Künstler | Arctic Monkeys | |
Album | Tranquility Base Hotel & Casino | |
Label | Domino | |
Erscheinungsjahr | 2018 | |
Bewertung |
James Cook hätte die Arctic Monkeys retten können. Es gab diesen Tag irgendwann in der Mitte des vergangenen Jahres, als er nach Los Angeles kam und erstmals die neuen Songideen hörte, die Sänger Alex Turner dort in den letzten Monaten entwickelt hatte – und zwar größtenteils auf dem Klavier statt wie bisher mit der Gitarre. „Das hat mich schon ein wenig umgehauen. Ich hatte ihn nie zuvor richtig Klavier spielen gesehen“, erinnert sich Cook an diesen Moment. „Wenn man bedenkt, dass man uns als Gitarrenband betrachtet, war das schon ein gewagter Schritt. Aber da keiner von uns einen zweiten Aufguss von AM machen wollte, war ich hellauf begeistert von dem, was er entwickelt hatte.“
Mit seiner Zustimmung waren die Weichen für einen tatsächlich recht radikalen Wandel gestellt. Die Band wendet sich auf dem heute erscheinenden Tranquility Base Hotel & Casino ab vom rasanten Rock der Anfangstage, ebenso von den schweren Riffs der folgenden Phase. Was man stattdessen zu hören bekommt, schon in den ersten Sekunden, weckt ganz andere Assoziationen: Der Auftakt Star Treatment klingt nach Lounge und Hotelbar, sogar nach Aufzug, bis Alex Turner eine seiner prototypischen Zeilen singt: „I just wanted to be one of The Strokes / now look at the mess you made me make.“ Sobald er den Mund aufmacht, klingt der Song eben doch nach Arctic Monkeys und zeigt damit, wie sehr seine Stimme diese Band prägt, wie sehr es auch dieser Gesang ist, der in einen zugleich schwülen und coolen Sound die nötige Leidenschaft hineinbringt.
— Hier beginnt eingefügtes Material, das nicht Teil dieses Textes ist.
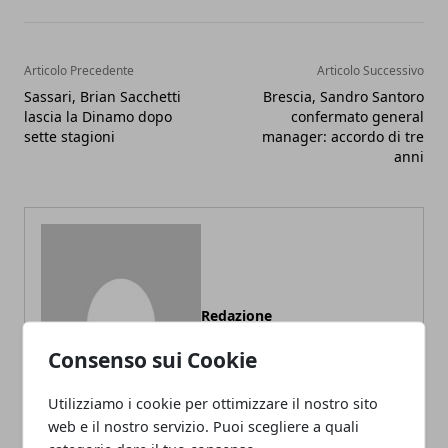
Articolo Precedente
Articolo Successivo
Sassari, Brian Sacchetti
Brescia, Sandro Santoro
lascia la Dinamo dopo
confermato general
sette stagioni
manager: accordo di tre
anni
Redazione
Consenso sui Cookie
Utilizziamo i cookie per ottimizzare il nostro sito
web e il nostro servizio. Puoi scegliere a quali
Die Gitarre ist dabei – und das gilt für das gesamte Album – bloß noch Garnitur, nicht mehr Motor.
Diese Veränderung sieht auch Alex Turner als zentrales Element für den Sound an, der das sechste Album der Band nun dominiert. Vor zwei Jahren bekam er zum 30. Geburtstag ein Steinway Vertegrand Piano geschenkt. „Ich kam aus dem Urlaub zurück und da stand es. Ich liebe dieses gute Stück einfach. Ich kann hingehen, mich daran setzen und den ganzen Tag daran verbringen. Dass nun ein Klavier in diesem Zimmer steht, hat die Entstehung des Albums definitiv stark beeinflusst, denn es stand plötzlich im Mittelpunkt des Geschehens“, sagt er. Die folgenden Songs bestätigen ihn sogleich: One Point Perspective beginnt fast mit denselben Klavierakkorden wie Something Beautiful von Robbie Williams und wird dann zu einer Seventies-Funk-Ballade. Die prägenden Elemente in American Sports sind Klavier, Synthies und Besenschlagzeug.
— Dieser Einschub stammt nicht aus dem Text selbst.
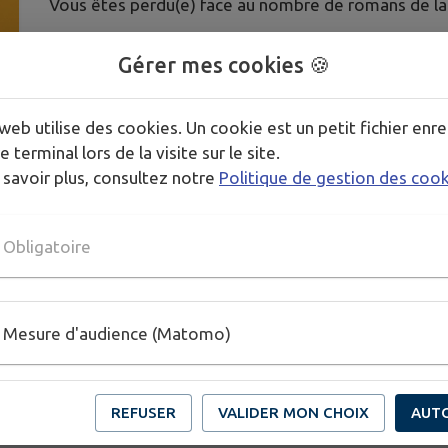
Vous êtes perdu(e) face au nombre de romans de la r
On décrypte avec vous et on partage nos coups de 
Gérer mes cookies 🍪
Avec la librairie Bouillon de Lecture
web utilise des cookies. Un cookie est un petit fichier enre
e terminal lors de la visite sur le site.
 savoir plus, consultez notre
Politique de gestion des coo
PLUS D'INFORMATIONS
https://mediatheque-conches-en-ouche.c3rb.org/
Obligatoire
Mesure d'audience (Matomo)
REFUSER
VALIDER MON CHOIX
AUT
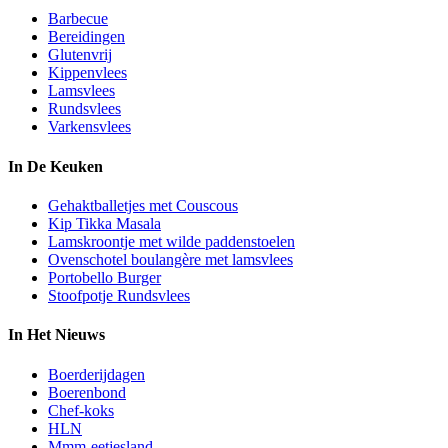
Barbecue
Bereidingen
Glutenvrij
Kippenvlees
Lamsvlees
Rundsvlees
Varkensvlees
In De Keuken
Gehaktballetjes met Couscous
Kip Tikka Masala
Lamskroontje met wilde paddenstoelen
Ovenschotel boulangère met lamsvlees
Portobello Burger
Stoofpotje Rundsvlees
In Het Nieuws
Boerderijdagen
Boerenbond
Chef-koks
HLN
Mmm-eetjesland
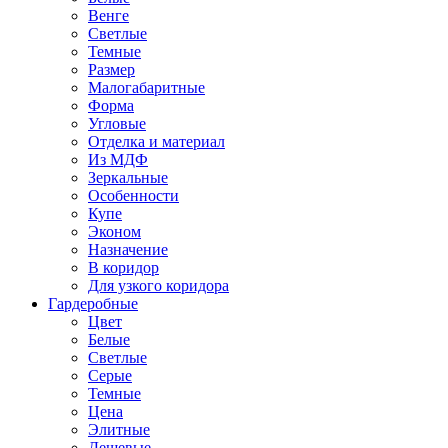
Венге
Светлые
Темные
Размер
Малогабаритные
Форма
Угловые
Отделка и материал
Из МДФ
Зеркальные
Особенности
Купе
Эконом
Назначение
В коридор
Для узкого коридора
Гардеробные
Цвет
Белые
Светлые
Серые
Темные
Цена
Элитные
Дешевые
Natürlich ist das nicht die erste Neuerfindung in der Karriere der Arctic Monkeys. Man erinnere sich an den Aufschrei in der Fangemeinde, als sie – unter dem Einfluss von Produzent Josh Homme – plötzlich versucht haben, harte amerikanische Biker zu sein statt blasse Jungs aus Sheffield. Trotzdem bringt Tranquility Base Hotel & Casino gleich mehrere Probleme mit sich, die zur Frage führen, ob diese Platte (oder die weitere Karriere der Band) besser geworden wäre, wenn James Cook an jenem Tag in L.A. gesagt hätte: „Ist ja ganz nett, dein Geklimper, aber das passt nicht zu uns. Und es rockt nicht.“
Dieses „rockt nicht“ ist Problem #1. Anders als bei allen vorherigen Platten der Band gilt für Tranquility Base Hotel & Casino: Mitsingen ist schwer, tanzen ist noch schwerer und zu dieser Musik auszuflippen, ist unmöglich. Man muss sich unwillkürlich fragen, das bildet Problem #2, wie das live funktionieren soll, womöglich gar im Festival-Kontext und vor allem im Zusammenspiel mit dem älteren Material. Dazu trägt auch bei, das ist Problem #3, dass dies viel mehr wie ein Soloalbum von Alex Turner klingt (den größten Teil des Materials nahm er allein in seinem Heimstudio in L.A. auf, bevor die Band für zusätzliche Aufnahmen mit Produzent James Ford in der Nähe von Paris zusammenkam) als wie ein Album der Arctic Monkeys.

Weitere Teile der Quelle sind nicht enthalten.